Dans les différents pays de l’Union européenne qui ont adopté de telles procédures pour le regroupement familial, l’affaire n’a guère suscité de débats. Le fait qu’il n’en soit pas de même en France est hautement salutaire. Les opposants à ces mesures - dont certains sont dans les rangs de l’UMP - se fondent ici sur les dispositions de la loi de bioéthique en vigueur depuis 1994, qui, quelle que puisse être la vérité biologique, préserve les liens filiaux tissés au sein d’une même famille.
Comment comprendre que ce qui vaut pour les familles de nationalité française ne puisse valoir pour celles et ceux qui souhaitent venir vivre en France ? Certains - comme le professeur Bernard Debré, député
(UMP, Paris) - se disent favorables à ce que la loi autorise au plus vite le recours à de tels tests à nos frontières. Pour autant, tous, consciemment ou non, se refusent à percevoir ce qu’une telle mesure pourrait - en France et au vu de ses lois - avoir de discriminatoire, sans parler du racisme, conscient ou non, qui la sous-tend.
MEILLEUR DES MONDES
Qui trouvera les raisons d’imposer à des étrangers - fort du postulat qu’ils sont naturellement susceptibles de mentir délibérément sur la réalité biologique de leur filiation - des mesures réglementaires qui ne peuvent pas concerner des Français ? Les défenseurs de ces tests ADN se refusent à envisager les différentes conséquences, à terme, de tout ce qui est de nature à réduire l’identité de la personne à son patrimoine génétique, à faire la part trop belle à l’inné en réduisant l’acquis à une annexe somme toute sans grande valeur.
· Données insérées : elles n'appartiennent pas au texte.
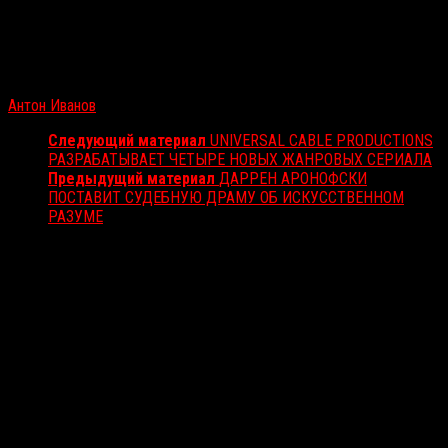
Антон Иванов
Следующий материал
UNIVERSAL CABLE PRODUCTIONS
РАЗРАБАТЫВАЕТ ЧЕТЫРЕ НОВЫХ ЖАНРОВЫХ СЕРИАЛА
Предыдущий материал
ДАРРЕН АРОНОФСКИ
ПОСТАВИТ СУДЕБНУЮ ДРАМУ ОБ ИСКУССТВЕННОМ
РАЗУМЕ
Вам также может понравиться...
Выбор редакции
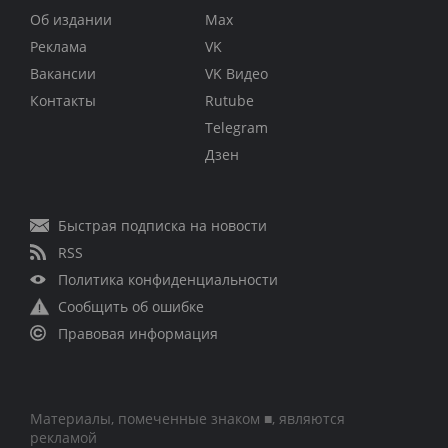
Об издании
Max
Реклама
VK
Вакансии
VK Видео
Контакты
Rutube
Telegram
Дзен
Быстрая подписка на новости
RSS
Политика конфиденциальности
Сообщить об ошибке
Правовая информация
Материалы, помеченные знаком ■, являются
рекламой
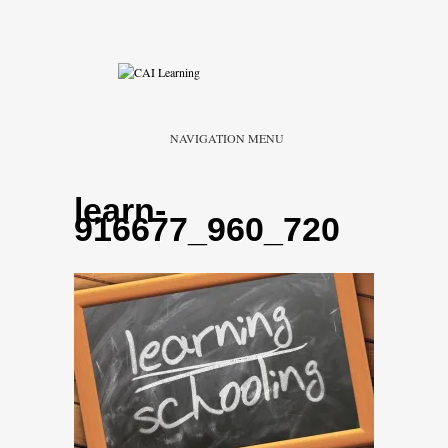
NAVIGATION MENU
learn-
916677_960_720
Cette polémique intervient au moment précis où se manifestent des tentations d’aller de plus en plus vite dans la course au test de dépistage, au point parfois de prendre le risque de ne plus pleinement respecter les règles scientifiques les plus élémentaires et les considérations éthiques. De ce point de vue, l’avis rendu public le 17 septembre par le Comité consultatif national d’éthique (CCNE) est exemplaire. Cette institution était amenée à s’exprimer dans le cadre de l’affaire Metagenex, du nom de la société française de biotechnologie qui commence la commercialisation d’un test de dépistage de cellules cancéreuses à partir d’une prise de sang. Un test prometteur, mais dont la chercheuse de l’Inserm qui l’a mis au point estime qu’il est aujourd’hui insuffisamment évalué et n’a pas fait la preuve de son intérêt.
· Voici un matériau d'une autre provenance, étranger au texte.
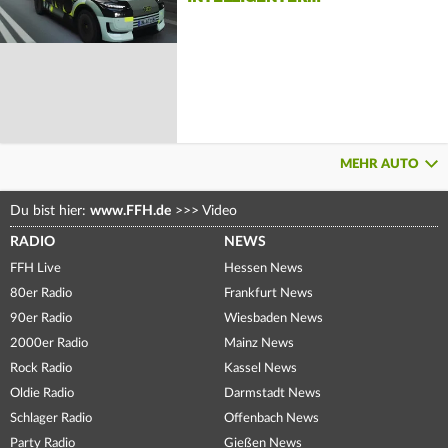
MEHR AUTO
Du bist hier:
www.FFH.de
>>>
Video
RADIO
NEWS
FFH Live
Hessen News
80er Radio
Frankfurt News
90er Radio
Wiesbaden News
2000er Radio
Mainz News
Rock Radio
Kassel News
Oldie Radio
Darmstadt News
Schlager Radio
Offenbach News
Party Radio
Gießen News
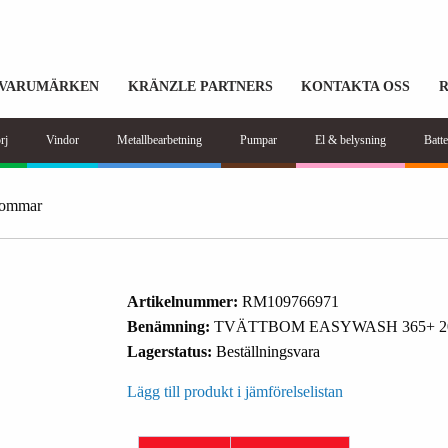
VARUMÄRKEN
KRÄNZLE PARTNERS
KONTAKTA OSS
rj
Vindor
Metallbearbetning
Pumpar
El & belysning
Batte
bommar
Artikelnummer:
RM109766971
Benämning:
TVÄTTBOM EASYWASH 365+ 2
Lagerstatus:
Beställningsvara
Lägg till produkt i jämförelselistan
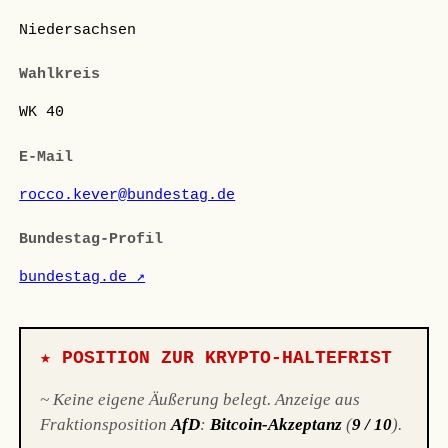
Niedersachsen
Wahlkreis
WK 40
E-Mail
rocco.kever@bundestag.de
Bundestag-Profil
bundestag.de ↗
★ POSITION ZUR KRYPTO-HALTEFRIST
~ Keine eigene Äußerung belegt. Anzeige aus
Fraktionsposition
AfD
:
Bitcoin-Akzeptanz
(
9 / 10
).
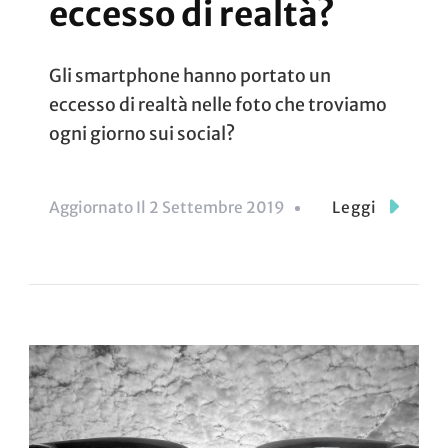
eccesso di realtà?
Gli smartphone hanno portato un
eccesso di realtà nelle foto che troviamo
ogni giorno sui social?
Aggiornato Il
2 Settembre 2019
Leggi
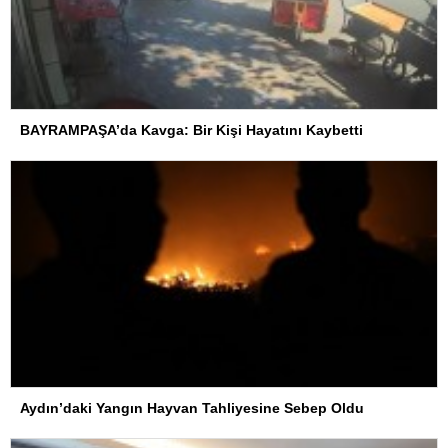
BAYRAMPAŞA’da Kavga: Bir Kişi Hayatını Kaybetti
Aydın’daki Yangın Hayvan Tahliyesine Sebep Oldu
Au-delà de cette affaire, le CCNE fait une analyse plus générale de ce domaine de recherche. Au terme d’un constat quelque peu inquiétant, il recommande que de tels tests soient à l’avenir évalués par une instance indépendante avant d’être commercialisés et utilisés dans des pays. « Ce n’est pas à la technique de dicter son usage », résume le CCNE. C’est pourtant bien, par des voies plus ou moins détournées, depuis les tests génétiques jusqu’à ceux de dépistage, depuis les puces électroniques jusqu’aux outils présents et à venir de la biométrie que la technique ne cesse de dicter son usage. « La question n’est plus de savoir si nous allons vers un meilleur des mondes mais de savoir vers quel meilleur des mondes nous allons. » Le propos est de Jean Rostand et date de 1967. Quarante ans plus tard il n’a, malheureusement, nul besoin d’être réactualisé.